» **WHAT IS EXPECTED**
Reproduce the records verbatim, starting at their beginning and ending with the line that contains "## Filling issues". Omit the pictures from your answer.

Segment Open

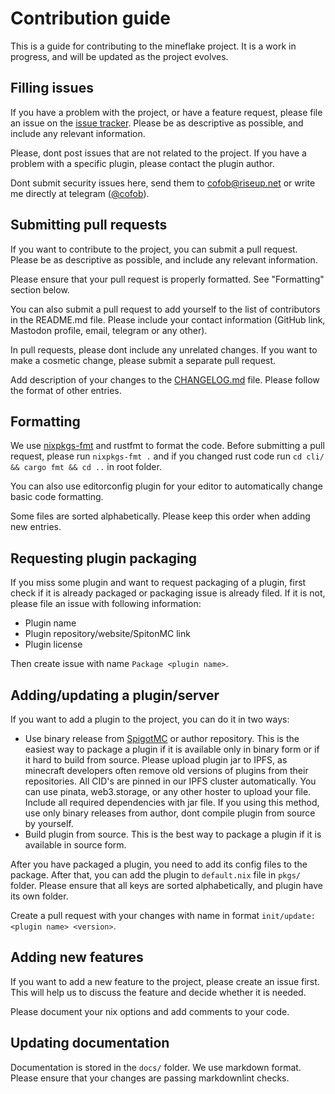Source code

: # Contribution guide

This is a guide for contributing to the mineflake project. It is a work in progress,
and will be updated as the project evolves.

## Filling issues

If you have a problem with the project, or have a feature request, please file an issue
on the [issue tracker](https://github.com/nix-community/mineflake/issues). Please be as
descriptive as possible, and include any relevant information.

Please, dont post issues that are not related to the project. If you have a problem with
a specific plugin, please contact the plugin author.

Dont submit security issues here, send them to <cofob@riseup.net> or write me directly at
telegram ([@cofob](https://t.me/cofob)).

## Submitting pull requests

If you want to contribute to the project, you can submit a pull request. Please be as
descriptive as possible, and include any relevant information.

Please ensure that your pull request is properly formatted. See "Formatting" section below.

You can also submit a pull request to add yourself to the list of contributors in the
README.md file. Please include your contact information (GitHub link, Mastodon profile,
email, telegram or any other).

In pull requests, please dont include any unrelated changes. If you want to make a
cosmetic change, please submit a separate pull request.

Add description of your changes to the [CHANGELOG.md](CHANGELOG.md) file. Please follow
the format of other entries.

## Formatting

We use [nixpkgs-fmt](https://github.com/nix-community/nixpkgs-fmt) and rustfmt to
format the code. Before submitting a pull request, please run `nixpkgs-fmt .` and
if you changed rust code run `cd cli/ && cargo fmt && cd ..` in root folder.

You can also use editorconfig plugin for your editor to automatically change basic
code formatting.

Some files are sorted alphabetically. Please keep this order when adding new entries.

## Requesting plugin packaging

If you miss some plugin and want to request packaging of a plugin, first check if it
is already packaged or packaging issue is already filed. If it is not, please file an
issue with following information:

- Plugin name
- Plugin repository/website/SpitonMC link
- Plugin license

Then create issue with name `Package <plugin name>`.

## Adding/updating a plugin/server

If you want to add a plugin to the project, you can do it in two ways:

- Use binary release from [SpigotMC](https://www.spigotmc.org/resources/) or author repository.
  This is the easiest way to package a plugin if it is available only in binary form or if it
  hard to build from source. Please upload plugin jar to IPFS, as minecraft developers often
  remove old versions of plugins from their repositories. All CID's are pinned in our IPFS
  cluster automatically. You can use pinata, web3.storage, or any other hoster to upload your
  file. Include all required dependencies with jar file. If you using this method, use
  only binary releases from author, dont compile plugin from source by yourself.
- Build plugin from source. This is the best way to package a plugin if it is available in
  source form.

After you have packaged a plugin, you need to add its config files to the package.
After that, you can add the plugin to `default.nix` file in `pkgs/` folder.
Please ensure that all keys are sorted alphabetically, and plugin have its own folder.

Create a pull request with your changes with name in format `init/update: <plugin name> <version>`.

## Adding new features

If you want to add a new feature to the project, please create an issue first. This will
help us to discuss the feature and decide whether it is needed.

Please document your nix options and add comments to your code.

## Updating documentation

Documentation is stored in the `docs/` folder. We use markdown format. Please ensure that
your changes are passing markdownlint checks.
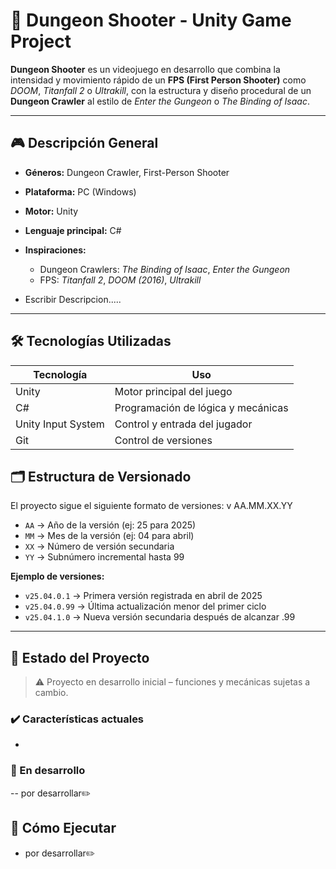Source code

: # 🔫 Dungeon Shooter - Unity Game Project

**Dungeon Shooter** es un videojuego en desarrollo que combina la intensidad y movimiento rápido de un **FPS (First Person Shooter)** como *DOOM*, *Titanfall 2* o *Ultrakill*, con la estructura y diseño procedural de un **Dungeon Crawler** al estilo de *Enter the Gungeon* o *The Binding of Isaac*.

---

## 🎮 Descripción General

- **Géneros:** Dungeon Crawler, First-Person Shooter  
- **Plataforma:** PC (Windows)  
- **Motor:** Unity  
- **Lenguaje principal:** C#  
- **Inspiraciones:**  
  - Dungeon Crawlers: *The Binding of Isaac*, *Enter the Gungeon*  
  - FPS: *Titanfall 2*, *DOOM (2016)*, *Ultrakill*

- Escribir Descripcion.....

---

## 🛠️ Tecnologías Utilizadas

| Tecnología           | Uso                                      |
|----------------------|-------------------------------------------|
| Unity                | Motor principal del juego                 |
| C#                   | Programación de lógica y mecánicas        |
| Unity Input System   | Control y entrada del jugador             |
| Git                  | Control de versiones                      |



## 🗂️ Estructura de Versionado

El proyecto sigue el siguiente formato de versiones:
v AA.MM.XX.YY

- `AA` → Año de la versión (ej: 25 para 2025)  
- `MM` → Mes de la versión (ej: 04 para abril)  
- `XX` → Número de versión secundaria  
- `YY` → Subnúmero incremental hasta 99

**Ejemplo de versiones:**

- `v25.04.0.1` → Primera versión registrada en abril de 2025  
- `v25.04.0.99` → Última actualización menor del primer ciclo  
- `v25.04.1.0` → Nueva versión secundaria después de alcanzar .99

---

## 🚀 Estado del Proyecto

> ⚠️ Proyecto en desarrollo inicial – funciones y mecánicas sujetas a cambio.

### ✔️ Características actuales
-

### 🧪 En desarrollo

-- por desarrollar✏️


## 📁 Cómo Ejecutar
- por desarrollar✏️


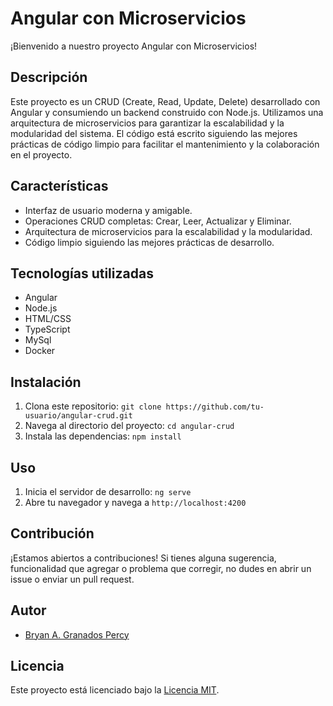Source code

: # Angular con Microservicios

¡Bienvenido a nuestro proyecto Angular con Microservicios!

## Descripción
Este proyecto es un CRUD (Create, Read, Update, Delete) desarrollado con Angular y consumiendo un backend construido con Node.js. Utilizamos una arquitectura de microservicios para garantizar la escalabilidad y la modularidad del sistema. El código está escrito siguiendo las mejores prácticas de código limpio para facilitar el mantenimiento y la colaboración en el proyecto.

## Características
- Interfaz de usuario moderna y amigable.
- Operaciones CRUD completas: Crear, Leer, Actualizar y Eliminar.
- Arquitectura de microservicios para la escalabilidad y la modularidad.
- Código limpio siguiendo las mejores prácticas de desarrollo.

## Tecnologías utilizadas
- Angular
- Node.js
- HTML/CSS
- TypeScript
- MySql
- Docker

## Instalación
1. Clona este repositorio: `git clone https://github.com/tu-usuario/angular-crud.git`
2. Navega al directorio del proyecto: `cd angular-crud`
3. Instala las dependencias: `npm install`

## Uso
1. Inicia el servidor de desarrollo: `ng serve`
2. Abre tu navegador y navega a `http://localhost:4200`

## Contribución
¡Estamos abiertos a contribuciones! Si tienes alguna sugerencia, funcionalidad que agregar o problema que corregir, no dudes en abrir un issue o enviar un pull request.

## Autor
- [Bryan A. Granados Percy](https://github.com/bryanpercy118)

## Licencia
Este proyecto está licenciado bajo la [Licencia MIT](https://opensource.org/licenses/MIT).

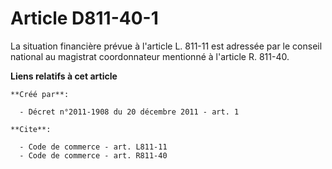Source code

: # Article D811-40-1

La situation financière prévue à l'article L. 811-11 est adressée par le conseil national au magistrat coordonnateur
mentionné à l'article R. 811-40.

**Liens relatifs à cet article**

	**Créé par**:

	  - Décret n°2011-1908 du 20 décembre 2011 - art. 1

	**Cite**:

	  - Code de commerce - art. L811-11
	  - Code de commerce - art. R811-40
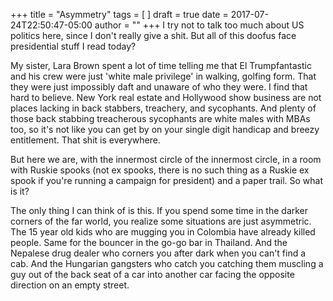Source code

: +++
title = "Asymmetry"
tags = [ ]
draft = true
date = 2017-07-24T22:50:47-05:00
author = ""
+++
I try not to talk too much about US politics here, since I don't really give a shit. But all of this doofus face presidential stuff I read today?

My sister, Lara Brown spent a lot of time telling me that El Trumpfantastic and his crew were just 'white male privilege' in walking, golfing form. That they were just impossibly daft and unaware of who they were. I find that hard to believe. New York real estate and Hollywood show business are not places lacking in back stabbers, treachery, and sycophants. And plenty of those back stabbing treacherous sycophants are white males with MBAs too, so it's not like you can get by on your single digit handicap and breezy entitlement. That shit is everywhere.

But here we are, with the innermost circle of the innermost circle, in a room with Ruskie spooks (not ex spooks, there is no such thing as a Ruskie ex spook if you're running a campaign for president) and a paper trail. So what is it?

The only thing I can think of is this. If you spend some time in the darker corners of the far world, you realize some situations are just asymmetric. The 15 year old kids who are mugging you in Colombia have already killed people. Same for the bouncer in the go-go bar in Thailand. And the Nepalese drug dealer who corners you after dark when you can't find a cab. And the Hungarian gangsters who catch you catching them muscling a guy out of the back seat of a car into another car facing the opposite direction on an empty street.
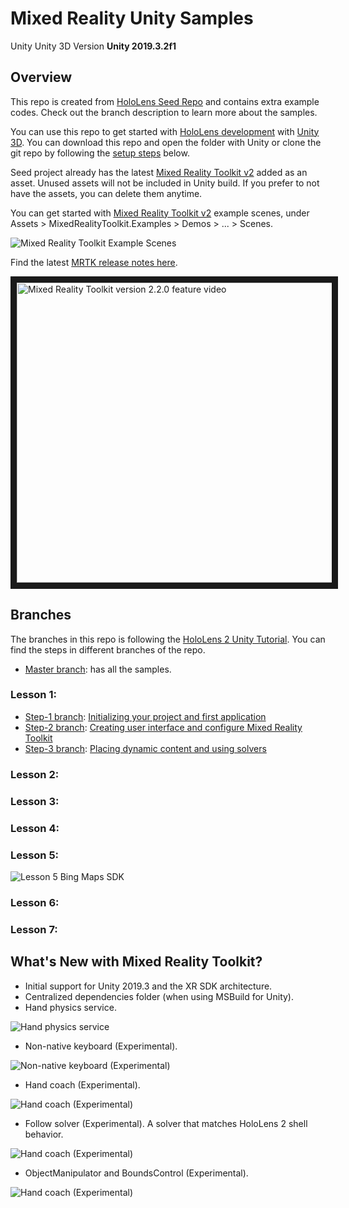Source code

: # Mixed Reality Unity Samples

Unity Unity 3D Version **Unity 2019.3.2f1**

## Overview

This repo is created from [HoloLens Seed Repo](https://github.com/Yonet/HoloLensUnitySeedProject) and contains extra example codes. Check out the branch description to learn more about the samples.

You can use this repo to get started with [HoloLens development](https://docs.microsoft.com/windows/mixed-reality/?WT.mc_id=hololensseedproject-github-ayyonet) with [Unity 3D](https://docs.microsoft.com/windows/mixed-reality/unity-development-overview?WT.mc_id=hololensseedproject-github-ayyonet). You can download this repo and open the folder with Unity or clone the git repo by following the [setup steps](#setup) below.

Seed project already has the latest [Mixed Reality Toolkit v2](https://docs.microsoft.com/windows/mixed-reality/mrtk-getting-started?WT.mc_id=hololensseedproject-github-ayyonet) added as an asset. Unused assets will not be included in Unity build. If you prefer to not have the assets, you can delete them anytime.

You can get started with [Mixed Reality Toolkit v2](https://docs.microsoft.com/windows/mixed-reality/mrtk-getting-started?WT.mc_id=hololensseedproject-github-ayyonet) example scenes, under Assets > MixedRealityToolkit.Examples > Demos > ... > Scenes.

![Mixed Reality Toolkit Example Scenes](Assets/Images/mrtkAssetsScenes.png)

Find the latest [MRTK release notes here](https://microsoft.github.io/MixedRealityToolkit-Unity/version/releases/2.3.0/Documentation/Updating.html#updating-220-to-230?WT.mc_id=hololensseedproject-github-ayyonet).

<a href="http://www.youtube.com/watch?feature=player_embedded&v=8FBLNoeUSvk" target="_blank"><img src="http://img.youtube.com/vi/8FBLNoeUSvk/0.jpg" 
alt="Mixed Reality Toolkit version 2.2.0 feature video" width="854" height="480" border="10"/></a>

## Branches

The branches in this repo is following the [HoloLens 2 Unity Tutorial](https://docs.microsoft.com/en-us/windows/mixed-reality/mrlearning-base?WT.mc_id=hololensseedproject-github-ayyonet). You can find the steps in different branches of the repo.

- [Master branch](https://github.com/Yonet/HoloLensUnitySeedProject/tree/master): has all the samples.

### Lesson 1:
- [Step-1 branch](https://github.com/Yonet/HoloLensUnitySeedProject/tree/step-1): [Initializing your project and first application](https://docs.microsoft.com/en-us/windows/mixed-reality/mrlearning-base-ch1?WT.mc_id=hololensseedproject-github-ayyonet)
- [Step-2 branch](https://github.com/Yonet/HoloLensUnitySeedProject/tree/step-2): [Creating user interface and configure Mixed Reality Toolkit](https://docs.microsoft.com/en-us/windows/mixed-reality/mrlearning-base-ch2?WT.mc_id=hololensseedproject-github-ayyonet)
- [Step-3 branch](https://github.com/Yonet/HoloLensUnitySeedProject/tree/step-3): [Placing dynamic content and using solvers](https://docs.microsoft.com/en-us/windows/mixed-reality/mrlearning-base-ch3?WT.mc_id=hololensseedproject-github-ayyonet)

### Lesson 2:
### Lesson 3:
### Lesson 4:
### Lesson 5:
![Lesson 5 Bing Maps SDK](Assets/Images/mapSDK.png)
### Lesson 6:
### Lesson 7:


## What's New with Mixed Reality Toolkit?

- Initial support for Unity 2019.3 and the XR SDK architecture.
- Centralized dependencies folder (when using MSBuild for Unity).
- Hand physics service.

![Hand physics service](Assets/Images/mrtkCollision.gif)

- Non-native keyboard (Experimental).

![Non-native keyboard (Experimental)](Assets/Images/mrtkKeyboard.png)

- Hand coach (Experimental).

![Hand coach (Experimental)](Assets/Images/mrtkHand.png)

- Follow solver (Experimental).
  A solver that matches HoloLens 2 shell behavior.

![Hand coach (Experimental)](Assets/Images/mrtkFollow.gif)

- ObjectManipulator and BoundsControl (Experimental).

![Hand coach (Experimental)](Assets/Images/mrtkBoundsCtrl.gif)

Segment Closed

» **EXERCISE SOLUTION**
Source code

: # Contribution guide

This is a guide for contributing to the mineflake project. It is a work in progress,
and will be updated as the project evolves.

## Filling issues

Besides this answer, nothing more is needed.